Zen bazı başka gizemci öğretiler gibi bir kaçış değil, yüreklilikle, gözüpeklikle yaşamın, gerçeğin göğüslenmesi, üstlenilmesi demektir; birtakım yalancı güvenceler vererek uyutmaya değil, bütün inançları güvenceleri elimizden alarak bizi uyandırmaya çalışır. Gözleme, yaşantıya dayanmayan her türlü inancın gerçekle aramıza giren bir engel oluşturduğunu fark etmiştir; gerçeği yorumlayan, çok defa saptıran, çarpıtan zihnimizle, derin benliğimizle, iç varlığımızla, iç yapımızla tanışmadıkça gerçeğe varılamayacağının bilincindedir.
Sokrat, kendi kendimizi tanımayı önerdiği zaman, bunun nasıl yapılabileceği, nasıl buraya varılabileceği konusunda sanıyorum ki yeterince ayrıntıya girmemiş. Zen gözüyle kendi kendini tanımak, zihnin derin çalışma düzeniyle, derindeki düşüncelerin akımıyla tanışmak, düşüncelerin bağımlılığını, düşüncelerin belirli düşünce yumaklarını izlediğini görüp anlamak demektir. Ancak bu yolla düşüncelerimizde özgürlüğü kısıtlayan, düşüncelerimizi koşullayan nedenlerle tanışabilir, böylelikle de zihnimize yeni baştan özgürlüğünü kazandırma yoluna girmiş olabiliriz.
Zen Budizm öldükten sonraki yaşamımızla ilgili bir avunma değil, bir uyanma, gerçeği olduğu gibi, gerçeği gerçekliği içinde kavrayabilmek için bir eğitim, aldatılmadan, kandırılmadan, başkalarını da aldatmadan, kandırmadan gerçeğe katlanma yürekliliğini gösterebilecek kimselerin izleyebileceği bir yoldur. Gerçeğe gözlerini açmak, teybi silmek, yeniden kayıt yapabilecek duruma getirmek, yalnız onaylayan bir zihin değil, özgürce yem çözümlere, yeni anlayışlara, duygulara, akıldışına da açık yaratıcı bir zihinle kendine ve dünyaya bakmaktır.
Toplumsal düzen kaygusu insanların özgürce düşünmelerine, iyi ya da kötü kendi özgür istençleriyle kararlara, yargılara varmalarına karşı çıkan bir eğitim sistemi geliştirmiştir. En başta insanlar için neyin iyi neyin kötü olduğuna karar veren bir Tanrı inancı olmak üzere insan, derece derece, yalnız onu yaşamında yöneten, güdümleyen yöneticilere değil, inançlarına, kanılarına yön veren eğitimcilere, önderlere kamuoyu oluşturuculara gereksinim duyacak biçimde koşullandırılmıştır. Kendisine kabul ettirilen inançlarla kendisinden neler saklanmak istendiğini görüp anlayacak, olmayacak inançların ardında kendisine yalancı ve ucuz bir güvence bulacak biçimde eğitilmiştir.

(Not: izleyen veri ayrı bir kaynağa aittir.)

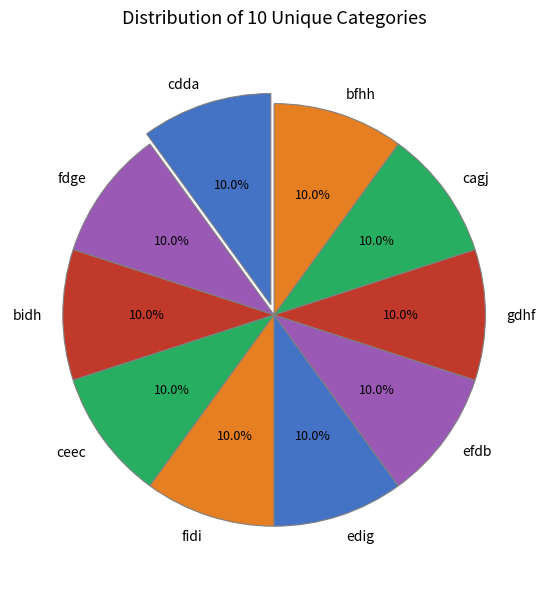

To the nearest percent, what percentage of the pie is ceec?

10%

Aslında hepimiz zihnimizi bağlayan bağları çözmekten korkuyoruz. Böyle bir girişimin çekinceleri bizi ürkütüyor. Ama gene de bir kez denenmeye değer soylu bir hedef bu.

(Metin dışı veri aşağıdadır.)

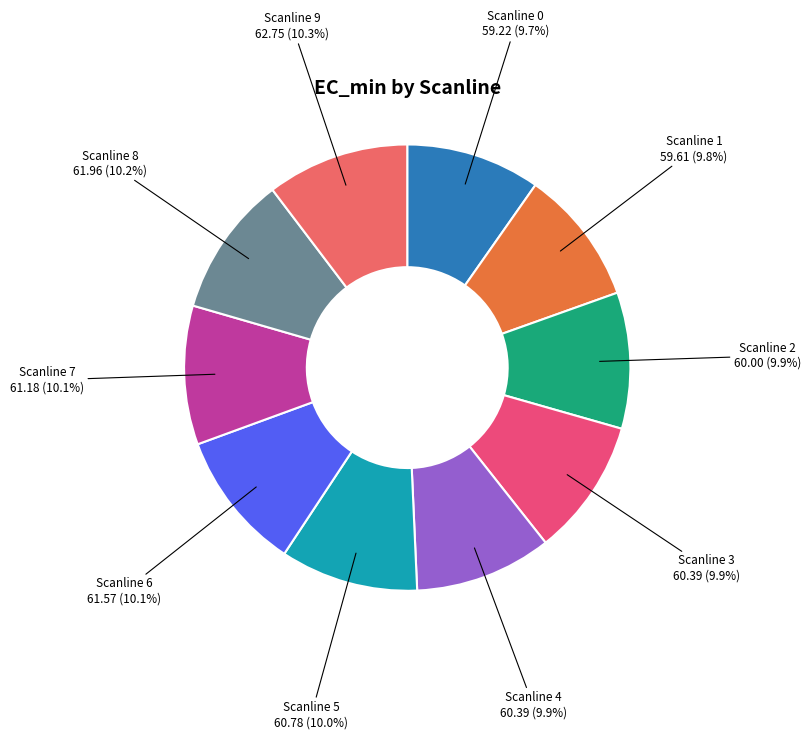

How many slices are in this pie chart?

10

Neyin gerçek neyin yalan olduğunu anlamak için bir yol var. Zihnin derin çalışma düzeniyle, kendi iç varlığının derinliğiyle tanışıp gerçeği gerçekliği içinde görebilecek biçimde uyanıp aydınlanmak.
İşte Zen’in önerisi bu! Öyle bir anda elinizin tersiyle geri çevirilecek bir öneri de değil.